In fact several studies were conducted in the 1990’s. And the more complex/realistic/accurate the model used the LESS the advantage drogue/probe showed…The 1995 Frontier Technology study found the reduction in the number of tankers required to be as little as 17%.
This is laughable , LM isnt going to do that , if they did a cost GUARANTEE without any fine prints to its customers for a product that is HIGH RISK , and is peanuts into its development then they would have long gone under and shut shop.
Who said anything about there not being any fine print? Good God the lengths some people will go to in order to not admit to being wrong.
The GUARANTEE comes on contract signing but the price (NOT AN ESTIMATE) has already been given AND MADE PUBLIC.
So basically what you are implying is that for every one Export F-35 sale we are paying for one through our own pocket ?
I am not implying anything, just stating the facts.
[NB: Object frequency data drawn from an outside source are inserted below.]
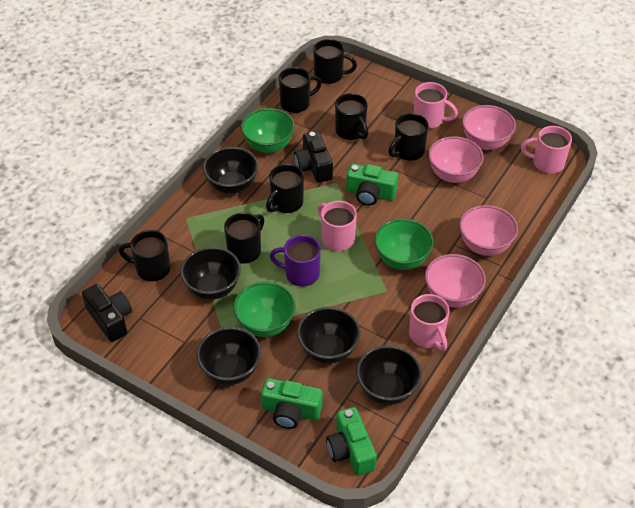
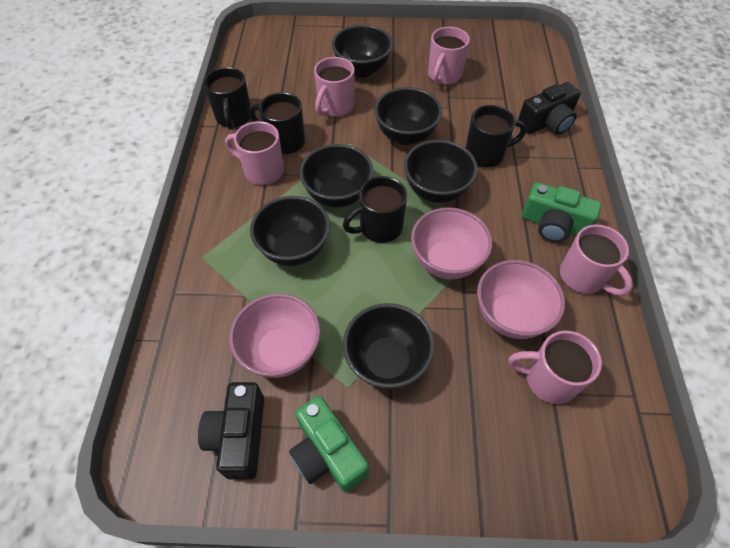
black bowl: 5 -> 6
black mug: 7 -> 4
green bowl: 3 -> 0
green camera: 3 -> 2
pink bowl: 4 -> 3
pink mug: 4 -> 5
purple mug: 1 -> 0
Facts which CLEARLY show the F-35A to be significantly LESS expensive for parnter nations than the F/A-18E/F. As I said before, Australia’s F/A-18E/F are costing it more that its F-35As & the same would be true for Canada.
PLUS the cost to the US will only be so high initially (as in the 1st year production run). It will drop CONSIDERABLY & QUICKLY as production ramps up.
This is quite baffling and unprecidented , i doubt that US DOD would offer a 50% subsidy per export unit and would allow LM to sell the F-35 at half the production cost and foot the bill for the rest when they themselves dont have the money to buy enough of fighter aircrafts to begin with.
It is neither baffling nor unprecidented. Keep in mind that partner nations have already forked over a ‘considerable’ amount of money to ‘help’ pay for development…
So if program costs continue to skyrocket the same way they have done with every other advanced fighter project I’ve come across lately, none of this will be passed on to the customer?
No, it gets passed on to the same customer(s) who are fitting the bill now. The US DOD (USAF, USN & USMC)…& most likely LM eats some as well.
Basically LM & the US DOD are assuming the risk of cost increases (as well as the ‘start-up costs’) in order for partner nations to buy at a set price even for early LRIP aircraft to encourage them to commit sooner rather than later (such as waiting until full rate production in order to get a better price).
Note that while the flyaway cost to partner nations is $58.7 million, the flyaway cost of the F-35A to the USAF is expencted to be ~$130 million to begin with – decreasing year-by-year until (hopefully) it is equal to or lower than the cost to partner nations.